# Houston's Unsung Hero



## Ben (Nov 7, 2006)

> The road to the NBA is never an easy one, even for the kids who wind up as first round draft picks with guaranteed contracts handed to them. Chuck Hayes wasn't drafted into the NBA, so his journey was even harder. He worked his way into the league by standing out in the NBADL and catching the attention of the Houston Rockets. He recorded a double-double in the second game of his first ten-day contract in January of 2006 and he's been an invaluable member of the team ever since.
> 
> "It's really an internal drive," Hayes says of what got him to this point of his career. "This is what I've wanted to do all my life. It would have been great to hear my name called on draft night, but mine wasn't, unfortunately. I had to take the alternate route through the D-League and I enjoyed my experience down there. It was a learning experience, a humbling experience, and it showed me that everybody has a different story, a different path. Mine took the Albuquerque route and came back here."

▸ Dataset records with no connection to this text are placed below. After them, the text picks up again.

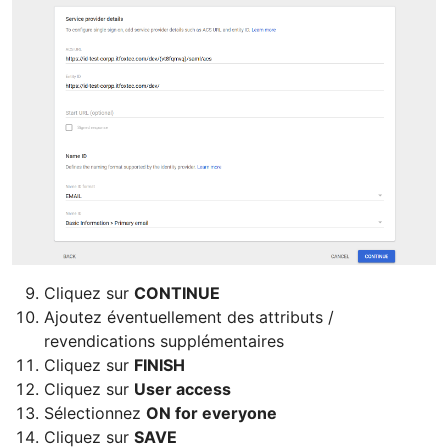
Cliquez sur
CONTINUE
Ajoutez éventuellement des attributs /
revendications supplémentaires
Cliquez sur
FINISH
Cliquez sur
User access
Sélectionnez
ON for everyone
Cliquez sur
SAVE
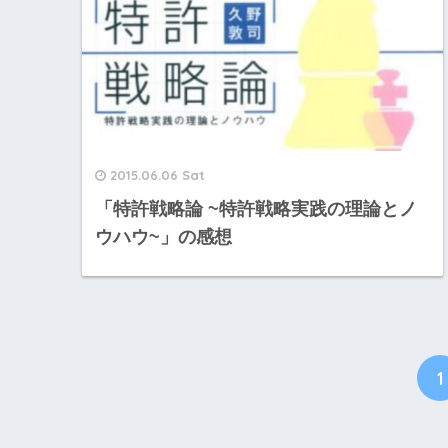
2015.06.06 Sat
「特許戦略論 ~特許戦略実践の理論とノ
ウハウ~」の感想
1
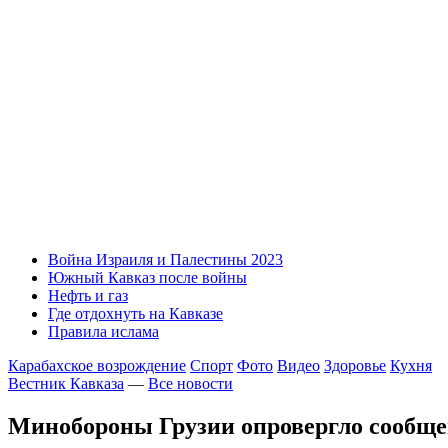
Война Израиля и Палестины 2023
Южный Кавказ после войны
Нефть и газ
Где отдохнуть на Кавказе
Правила ислама
Карабахское возрождение
Спорт
Фото
Видео
Здоровье
Кухня
Вестник Кавказа
—
Все новости
Минобороны Грузии опровергло сообщен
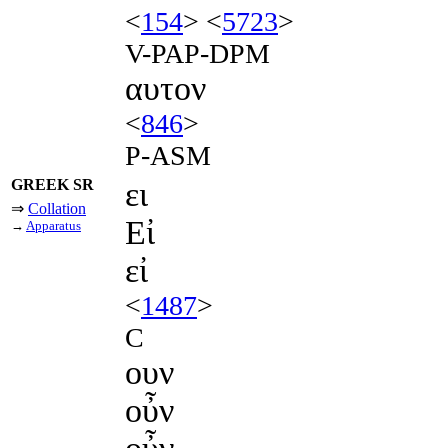
<
154
> <
5723
>
V-PAP-DPM
αυτον
<
846
>
P-ASM
GREEK SR
ει
⇒
Collation
Εἰ
→
Apparatus
εἰ
<
1487
>
C
ουν
οὖν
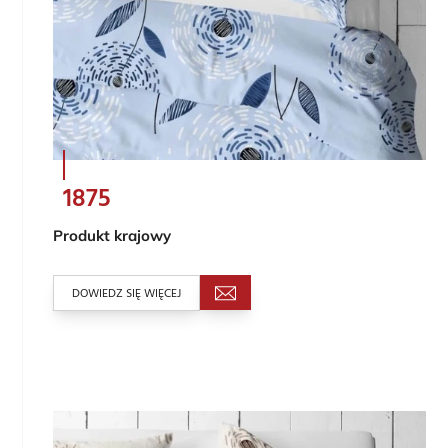
1875
Produkt krajowy
DOWIEDZ SIĘ WIĘCEJ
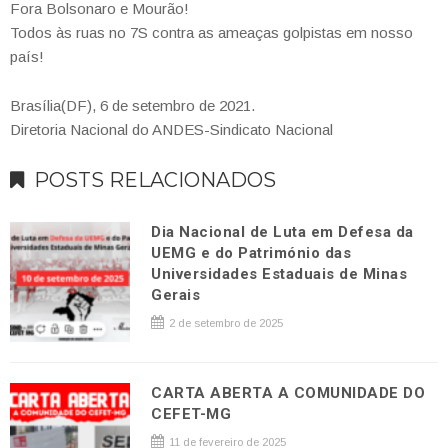
Fora Bolsonaro e Mourão!
Todos às ruas no 7S contra as ameaças golpistas em nosso
país!
Brasília(DF), 6 de setembro de 2021.
Diretoria Nacional do ANDES-Sindicato Nacional
POSTS RELACIONADOS
Dia Nacional de Luta em Defesa da
UEMG e do Património das
Universidades Estaduais de Minas
Gerais
2 de setembro de 2025
CARTA ABERTA A COMUNIDADE DO
CEFET-MG
11 de fevereiro de 2025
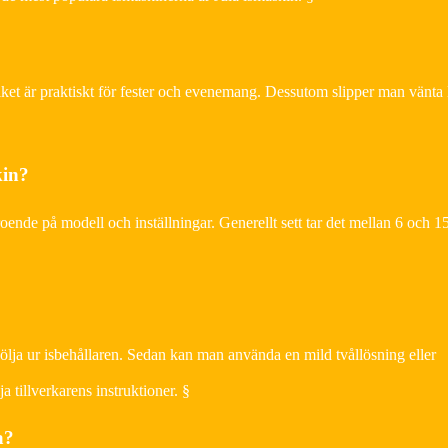
vilket är praktiskt för fester och evenemang. Dessutom slipper man vänta
kin?
eroende på modell och inställningar. Generellt sett tar det mellan 6 och 1
ölja ur isbehållaren. Sedan kan man använda en mild tvållösning eller
 tillverkarens instruktioner. §
a?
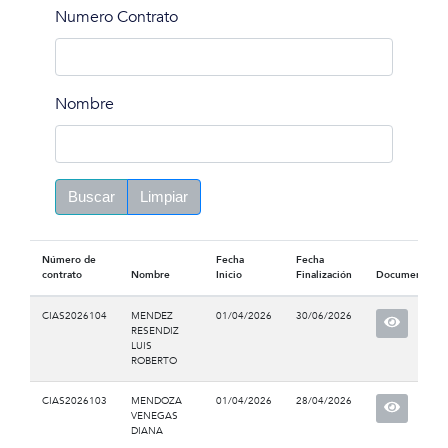
Numero Contrato
Nombre
Buscar
Limpiar
Número de
Fecha
Fecha
contrato
Nombre
Inicio
Finalización
Documento
CIAS2026104
MENDEZ
01/04/2026
30/06/2026
RESENDIZ
LUIS
ROBERTO
CIAS2026103
MENDOZA
01/04/2026
28/04/2026
VENEGAS
DIANA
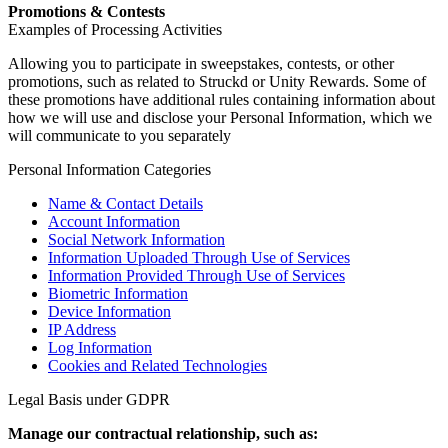
Promotions & Contests
Examples of Processing Activities
Allowing you to participate in sweepstakes, contests, or other
promotions, such as related to Struckd or Unity Rewards. Some of
these promotions have additional rules containing information about
how we will use and disclose your Personal Information, which we
will communicate to you separately
Personal Information Categories
Name & Contact Details
Account Information
Social Network Information
Information Uploaded Through Use of Services
Information Provided Through Use of Services
Biometric Information
Device Information
IP Address
Log Information
Cookies and Related Technologies
Legal Basis under GDPR
Manage our contractual relationship, such as:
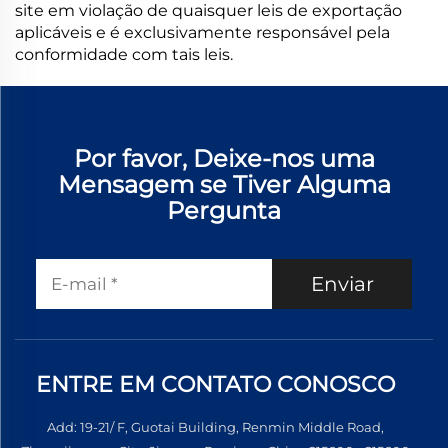
site em violação de quaisquer leis de exportação
aplicáveis e é exclusivamente responsável pela
conformidade com tais leis.
Por favor, Deixe-nos uma
Mensagem se Tiver Alguma
Pergunta
Enviar
ENTRE EM CONTATO CONOSCO
Add: 19-21/ F, Guotai Building, Renmin Middle Road,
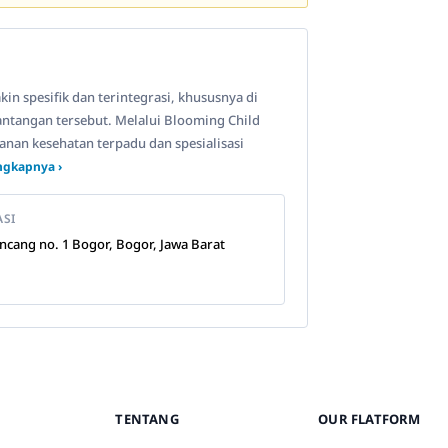
n spesifik dan terintegrasi, khususnya di
antangan tersebut. Melalui Blooming Child
nan kesehatan terpadu dan spesialisasi
ngkapnya ›
ASI
Sancang no. 1 Bogor, Bogor, Jawa Barat
TENTANG
OUR FLATFORM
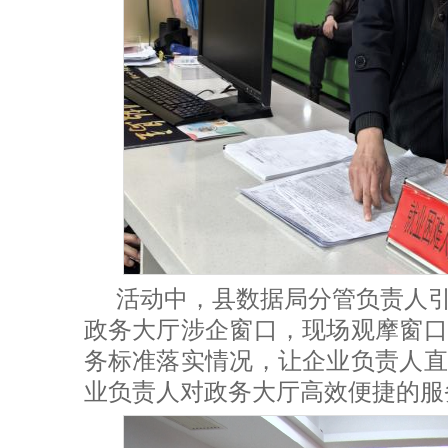
活动中，县数据局分管负责人
政务大厅涉企窗口，现场观摩窗口
务标准落实情况，让企业负责人直
业负责人对政务大厅高效便捷的服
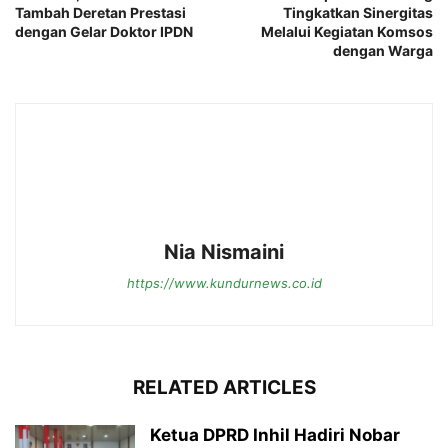
Tambah Deretan Prestasi
Tingkatkan Sinergitas
dengan Gelar Doktor IPDN
Melalui Kegiatan Komsos
dengan Warga
Nia Nismaini
https://www.kundurnews.co.id
RELATED ARTICLES
Ketua DPRD Inhil Hadiri Nobar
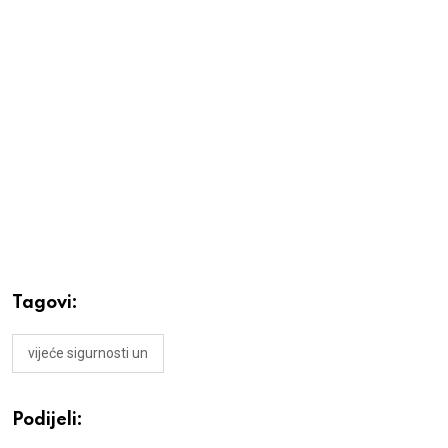
Tagovi:
vijeće sigurnosti un
Podijeli:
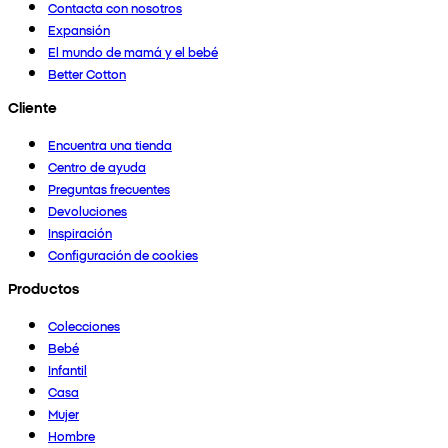
Contacta con nosotros
Expansión
El mundo de mamá y el bebé
Better Cotton
Cliente
Encuentra una tienda
Centro de ayuda
Preguntas frecuentes
Devoluciones
Inspiración
Configuración de cookies
Productos
Colecciones
Bebé
Infantil
Casa
Mujer
Hombre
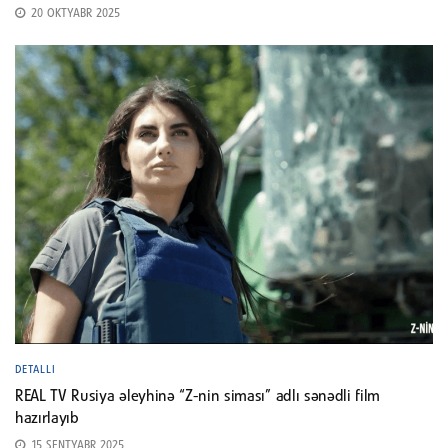
20 OKTYABR 2025
DETALLI
REAL TV Rusiya əleyhinə “Z-nin siması” adlı sənədli film
hazırlayıb
15 SENTYABR 2025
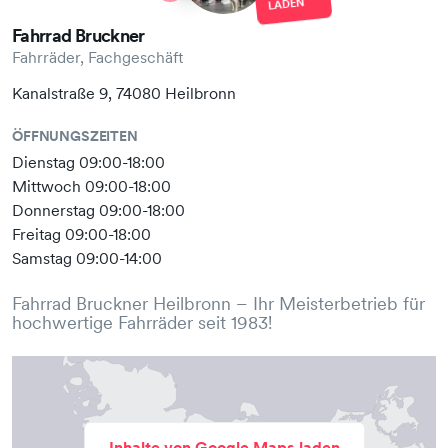
LADEN
Fahrrad Bruckner
Fahrräder, Fachgeschäft
Kanalstraße 9, 74080 Heilbronn
ÖFFNUNGSZEITEN
Dienstag 09:00-18:00
Mittwoch 09:00-18:00
Donnerstag 09:00-18:00
Freitag 09:00-18:00
Samstag 09:00-14:00
Fahrrad Bruckner Heilbronn – Ihr Meisterbetrieb für
hochwertige Fahrräder seit 1983!
Inhalte von Google Maps laden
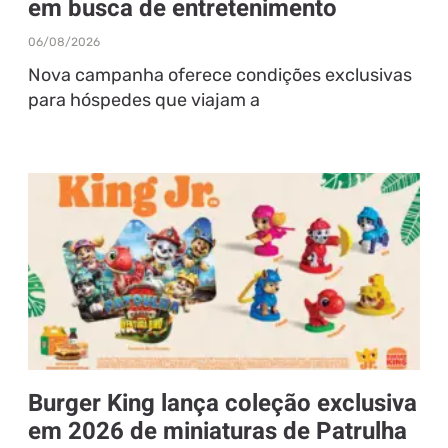
em busca de entretenimento
06/08/2026
Nova campanha oferece condições exclusivas
para hóspedes que viajam a
Burger King lança coleção exclusiva
em 2026 de miniaturas de Patrulha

http://www.hoopsworld.com/Story.asp?story_id=14308

Just checked out his stats, and was suprised to see he's in the top 10 for steals per game! I knew he was a good defender, didn't know he got steals too. Is he one of the more underrated defenders in the league?


----------



## Spaceman Spiff (Aug 2, 2006)

I been saying Chuck Hayes should have been on the All-NBA defense team last year. He has repeatedly come in and shut down whoever he's guarding. He get's those Karl Malone type steals where he strips the ball from players holding it too low.


----------



## OneBadLT123 (Oct 4, 2005)

hes our little dennis rodman


----------



## Dream Hakeem (Apr 20, 2006)

I love Hayes! His story is amazing and his passion, hustle, attitude can't be praised enough. I don't think he'll ever get the credit he deserves from NBA fans. Oh well, he'll be our best kept secret.


----------



## OneBadLT123 (Oct 4, 2005)

He was one of JVG beast coaching moves in Houston.


----------



## Dream Hakeem (Apr 20, 2006)

I miss Jeff. He sure knew how to get every drop of talent from his players, and he was a dog on Defense. I enjoy him on ESPN though for the most part. Maybe he'll return to coaching one day, or even assist Adelman sometime in the future.


----------